**元の文章:**

::::

注意深き独裁者、という印象だけれど、「独裁官」という役職にあったらしいから、今で言う独裁者とはちょっと異なるのだろう。あるいは、訳語が不適切なのか。

私は歴史を知らない。だから、カエサルについても、ここに書かれていることしか知らない。
その限りで言うならば、カエサルは、(内乱をしたにせよ)当時の既存の体制を形式上は維持しつつ、その中で好きなように活動した人だった。そして、「独裁官」の訳語の当否は別として、おそらく単独で強大な決定権限があったことは間違いない。また、圧倒的に優れた軍事力と頭脳を持ち、広く治めるだけの実力を持っていたのだろう。背景にはローマの体制に乗っかりながら。

これだけの個人的な力がすごい人であっても、暗殺される。
しかも、暗殺犯の中に信頼していたブルートゥスもいたというのだから。ブルートゥス、お前もか」の言葉だけは私も聞いたことがあるから、相当ショックな裏切りだったのだろう。
結局、カエサルは、自分を支える、自分の味方になる仲間を持てなかった。

本気で何かをやり遂げようとするのなら、そして自分にそれを遂行できるだけの力があると感じたとしても、一人でやるのではなく、チームを作ってやった方がいい。それが私の感じた教訓。
何かをやり遂げるための作戦力や実行力は誰にでもあるわけではなく、たしかにそれを持っている人はリーダーになるといいかもしれない。だけれども、勢いだけで達成できるのはある時期までだ。そこから先にさらに進もうとするときには、それまでの力だけでは難しく、他の要素とのバランスを考える必要が出てくる時期がある。そのときに、それまでのリーダーたりえた人であっても、バランスがとれているのかわからなくなるときがある。

::::

**表示された情報:**
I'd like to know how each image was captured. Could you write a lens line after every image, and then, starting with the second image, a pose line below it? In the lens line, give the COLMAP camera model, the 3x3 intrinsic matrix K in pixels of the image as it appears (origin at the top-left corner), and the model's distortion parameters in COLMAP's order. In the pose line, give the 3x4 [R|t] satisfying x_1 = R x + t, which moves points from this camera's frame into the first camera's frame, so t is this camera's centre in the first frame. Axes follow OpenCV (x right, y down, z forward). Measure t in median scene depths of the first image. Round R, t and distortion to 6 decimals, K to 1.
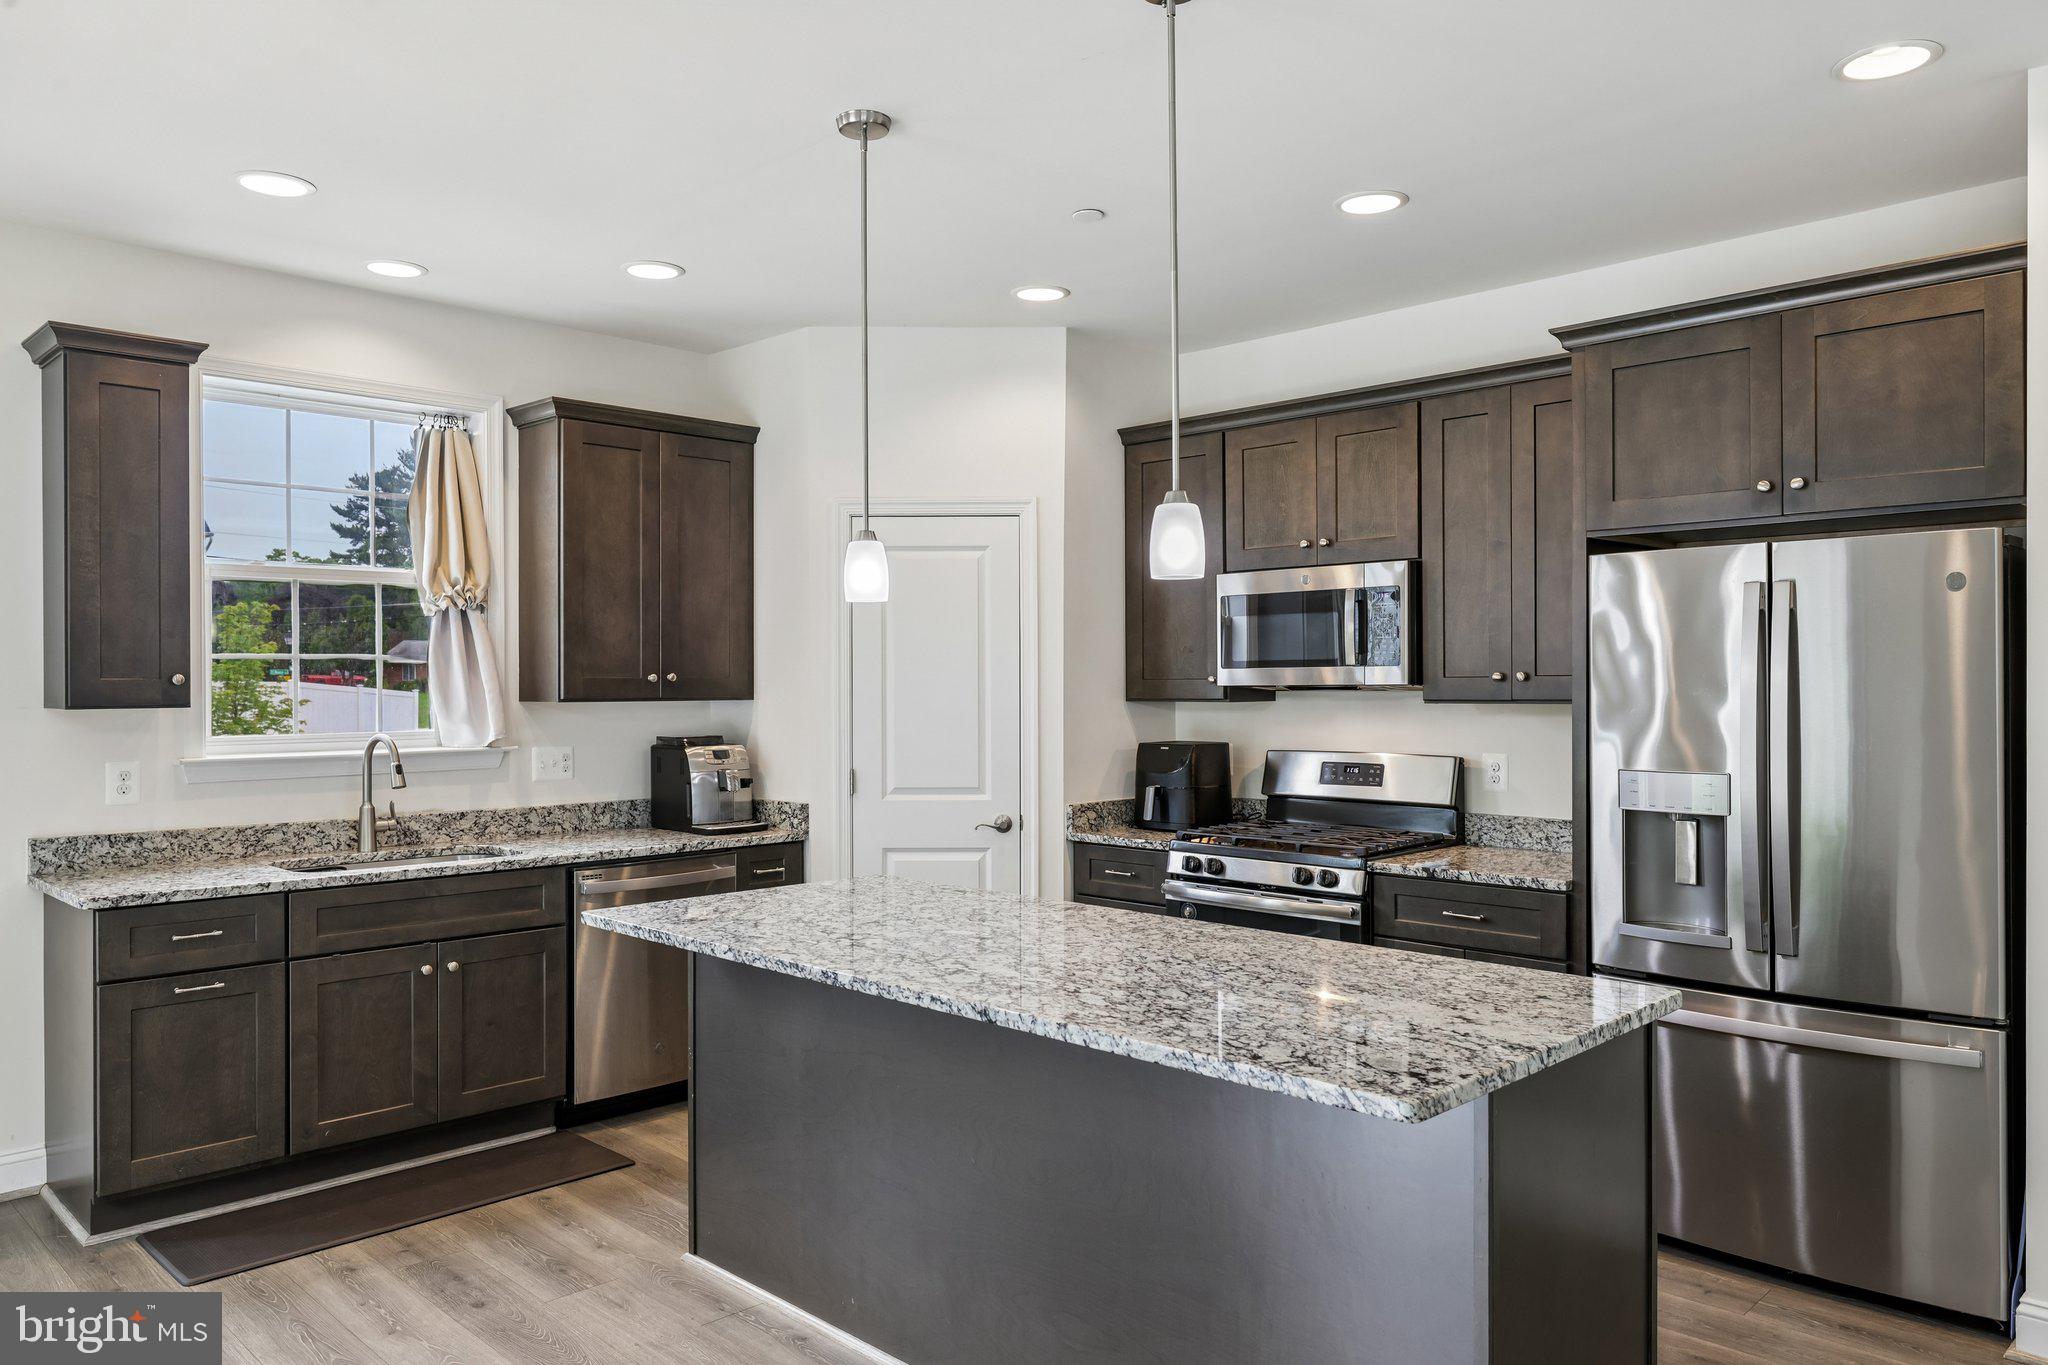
lens RADIAL K [[1427.0, 0, 1012.6], [0, 1427.0, 681.1], [0, 0, 1]] dist [0.007430, 0.000292]
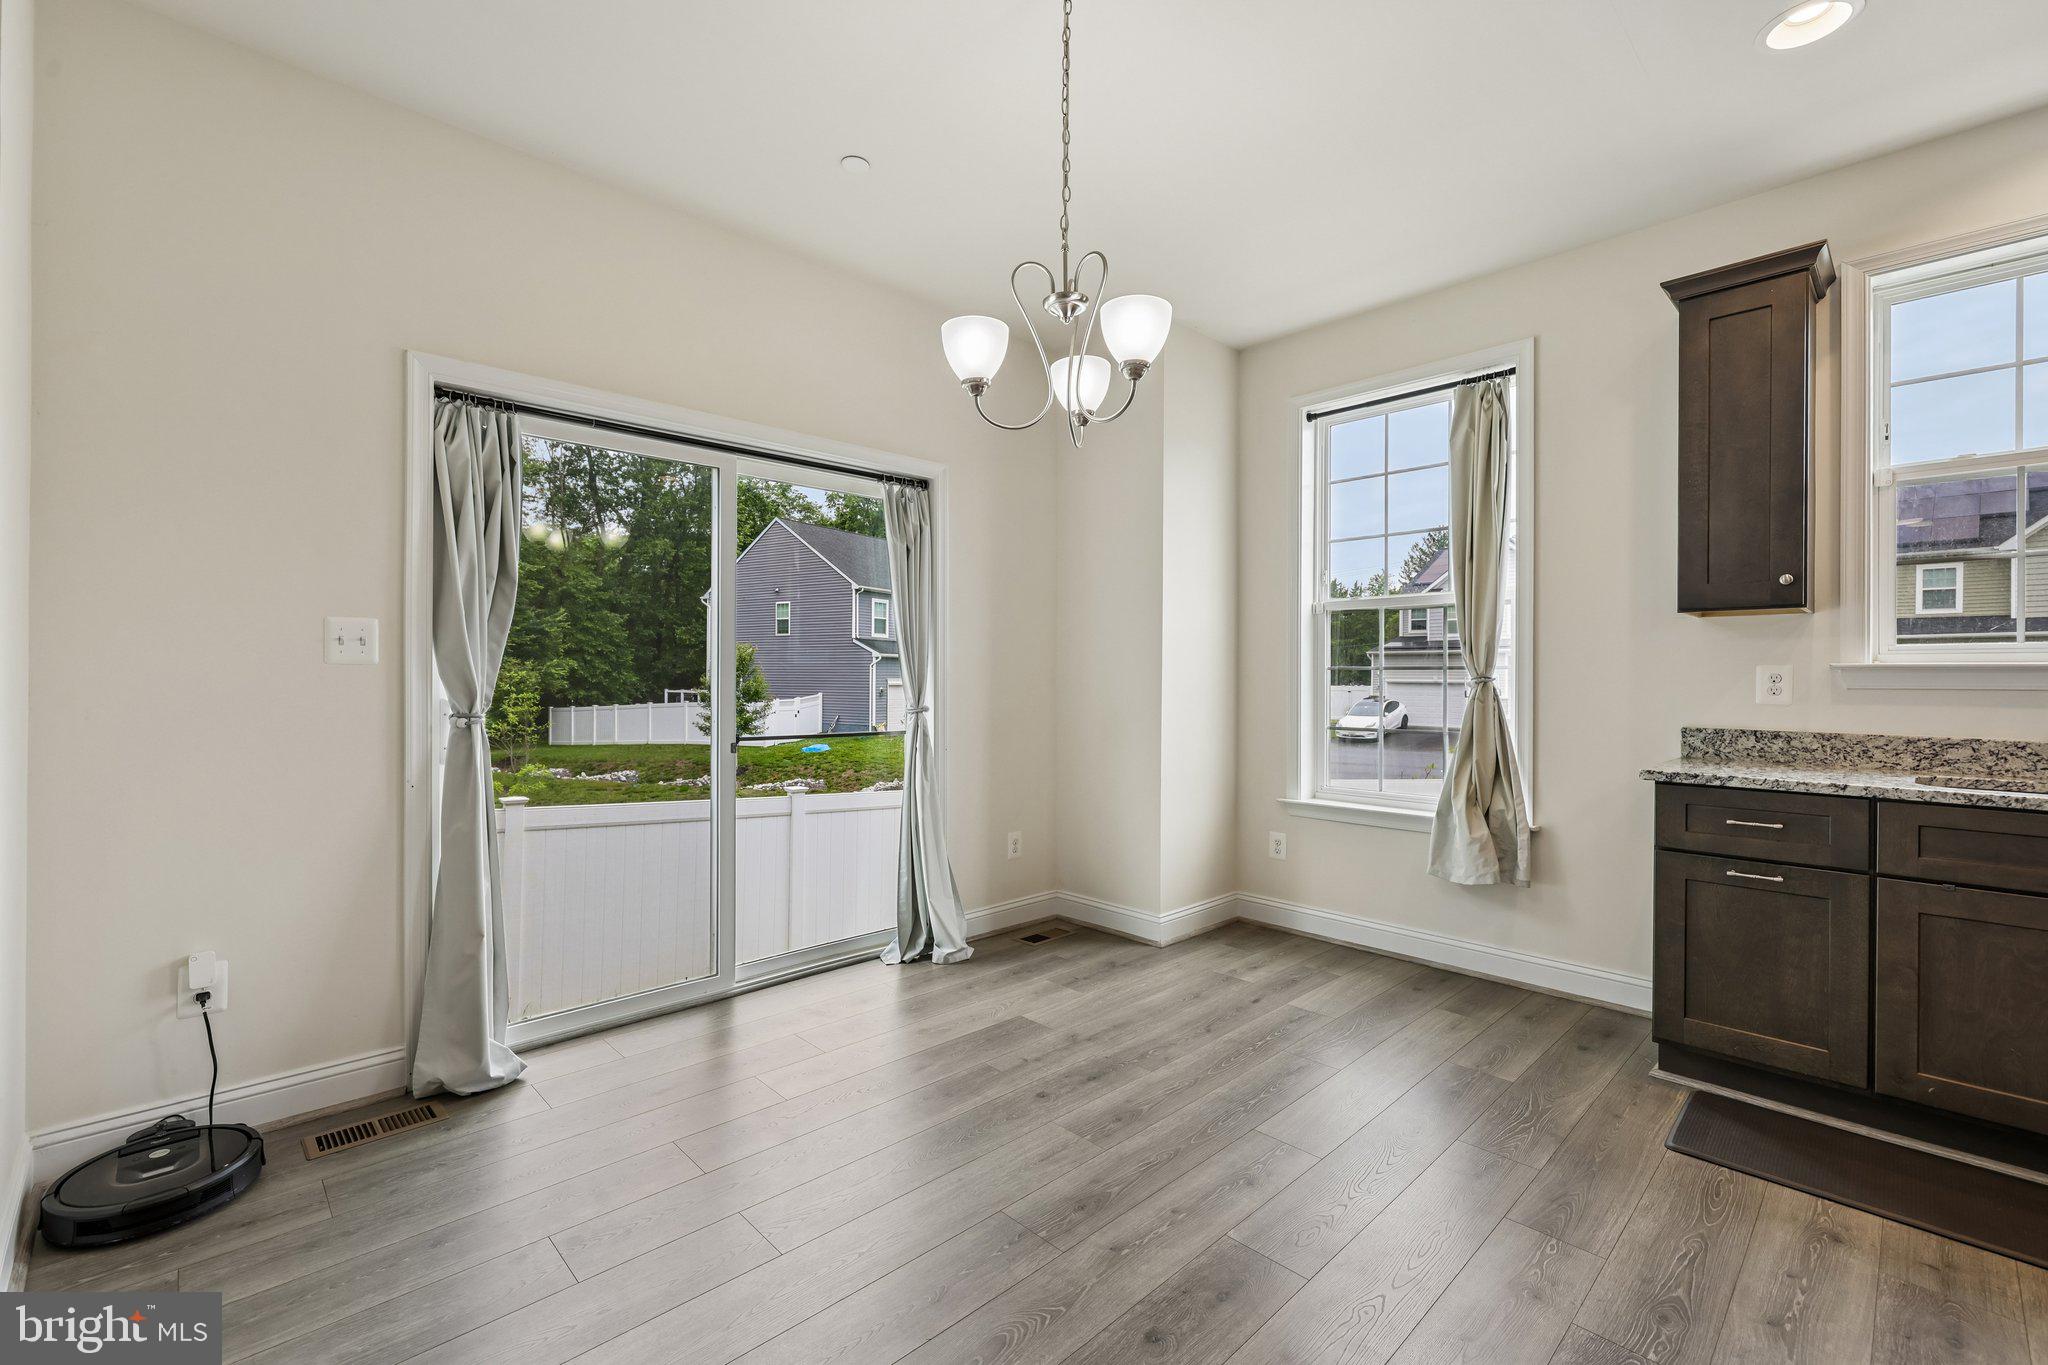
lens RADIAL K [[867.9, 0, 1016.3], [0, 867.9, 680.5], [0, 0, 1]] dist [-0.001259, 0.000283]
pose [[-0.027351, 0.002953, -0.999622, 0.054978], [-0.007371, 0.999968, 0.003156, 0.074475], [0.999599, 0.007454, -0.027329, 0.471871]]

::::

**やること一覧:**
A - カエサルについての文章で、書き手が自分の感じた教訓として挙げているのは何ですか。
B - カエサルについての文章を、「しかも、暗殺犯の中に信頼して」という言葉のあるところから書き写してください。「いい。それが私の感じた教訓。」まで写したら止めてください。
C - カエサルについての文章を、最後の文の後から続けて書いてください。

**答えの一覧:**
A - 本気で何かをやり遂げようとするなら、一人でやるのではなく、チームを作ってやった方がいいということです。

B -
しかも、暗殺犯の中に信頼していたブルートゥスもいたというのだから。ブルートゥス、お前もか」の言葉だけは私も聞いたことがあるから、相当ショックな裏切りだったのだろう。
結局、カエサルは、自分を支える、自分の味方になる仲間を持てなかった。

本気で何かをやり遂げようとするのなら、そして自分にそれを遂行できるだけの力があると感じたとしても、一人でやるのではなく、チームを作ってやった方がいい。それが私の感じた教訓。

C -
そのときに必要なのは、いろんな視点からの検討である。その視点を受け入れられるのは、それまでの成功が自分一人ではなく、他のメンバーの支えもあったからだと気づけている人だけだ。自分一人で成功したと思っている人は、他の人の意見を聞く耳を持たない。自分の意見が絶対だと思っていると、バランスが崩れてきていることにも気づかない。
そして、どこかで道を誤る。

カエサルは、共和政という体制は気にしていたから、自分はうまく他人と調和できていると思い込んでいたのかもしれない。
けれど、体制はチームではない。自分の味方にもならない。
ブルートゥスら腹心の部下がいたならば、もっとチームを意識すればよかったのではないか。自分が絶対的リーダーだという意識ではなく、みんなで作り上げた、という意識を仲間と共有できていたならば、「硬貨はやりすぎだ」だとか、忠告する人も出たのではないかと思うし、自分でセーブする意識も出たのではないかと思う。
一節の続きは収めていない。